Images with localized body landmarks:
▬▬▬▬▬▬

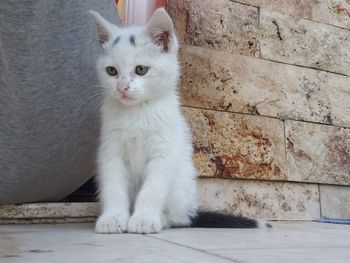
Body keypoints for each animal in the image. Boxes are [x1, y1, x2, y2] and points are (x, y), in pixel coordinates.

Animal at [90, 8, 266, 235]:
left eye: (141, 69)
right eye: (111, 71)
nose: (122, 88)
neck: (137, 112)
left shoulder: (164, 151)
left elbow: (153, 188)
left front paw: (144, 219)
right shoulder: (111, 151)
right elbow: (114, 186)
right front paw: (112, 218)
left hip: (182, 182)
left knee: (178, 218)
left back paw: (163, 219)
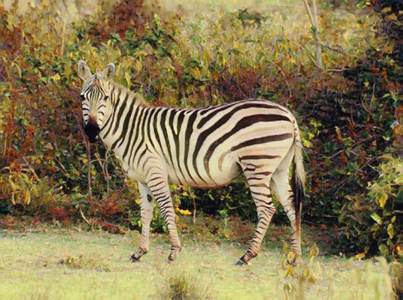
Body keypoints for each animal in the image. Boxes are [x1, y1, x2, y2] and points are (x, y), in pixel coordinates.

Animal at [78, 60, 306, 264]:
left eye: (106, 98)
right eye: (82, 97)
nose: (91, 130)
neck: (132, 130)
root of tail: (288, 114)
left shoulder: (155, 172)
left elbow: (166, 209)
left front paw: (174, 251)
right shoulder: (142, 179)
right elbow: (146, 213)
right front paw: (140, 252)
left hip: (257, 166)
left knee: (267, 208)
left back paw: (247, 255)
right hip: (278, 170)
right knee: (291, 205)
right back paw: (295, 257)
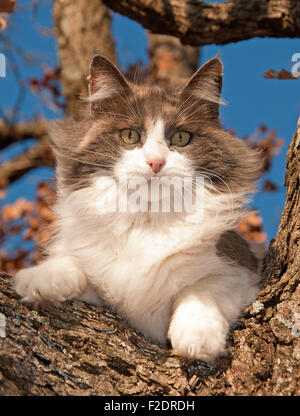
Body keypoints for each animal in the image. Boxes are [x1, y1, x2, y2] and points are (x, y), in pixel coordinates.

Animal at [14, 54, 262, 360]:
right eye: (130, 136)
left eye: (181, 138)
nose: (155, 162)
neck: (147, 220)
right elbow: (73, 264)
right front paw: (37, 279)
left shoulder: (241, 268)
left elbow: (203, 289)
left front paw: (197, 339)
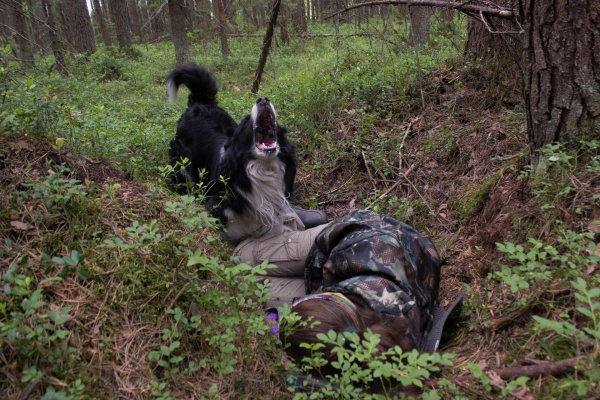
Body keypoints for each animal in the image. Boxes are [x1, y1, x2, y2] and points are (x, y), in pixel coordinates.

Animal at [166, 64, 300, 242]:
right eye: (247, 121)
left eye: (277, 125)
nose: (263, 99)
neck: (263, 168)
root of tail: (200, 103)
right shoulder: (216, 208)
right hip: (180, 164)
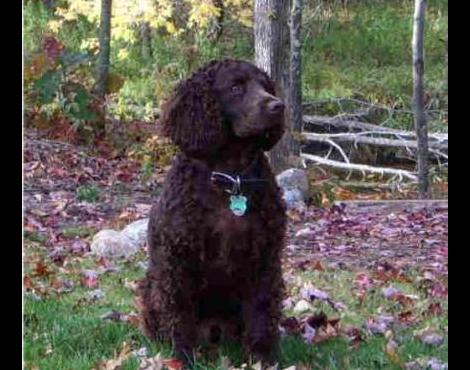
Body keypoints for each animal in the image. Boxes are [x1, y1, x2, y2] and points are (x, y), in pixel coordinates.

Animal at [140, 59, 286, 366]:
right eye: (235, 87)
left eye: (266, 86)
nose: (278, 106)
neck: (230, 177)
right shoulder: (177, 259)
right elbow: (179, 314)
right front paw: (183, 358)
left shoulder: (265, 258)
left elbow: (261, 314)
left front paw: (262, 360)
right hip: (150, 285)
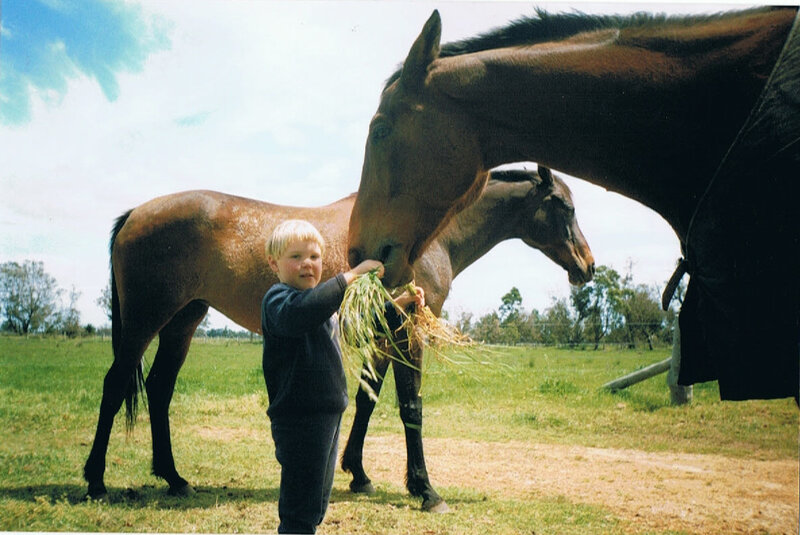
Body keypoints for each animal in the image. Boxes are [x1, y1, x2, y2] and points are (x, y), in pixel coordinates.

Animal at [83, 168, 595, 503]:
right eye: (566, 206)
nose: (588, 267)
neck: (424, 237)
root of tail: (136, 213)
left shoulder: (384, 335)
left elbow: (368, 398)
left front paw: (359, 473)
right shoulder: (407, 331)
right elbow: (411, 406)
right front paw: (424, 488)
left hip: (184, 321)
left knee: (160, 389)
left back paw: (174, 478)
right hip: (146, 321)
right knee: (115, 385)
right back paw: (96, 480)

▬▬▬▬▬▬

> What is being asked: What lines above hold the word "tail"? Pull each one out.

> Answer to the problem:
root of tail: (288, 114)
root of tail: (200, 103)
root of tail: (136, 213)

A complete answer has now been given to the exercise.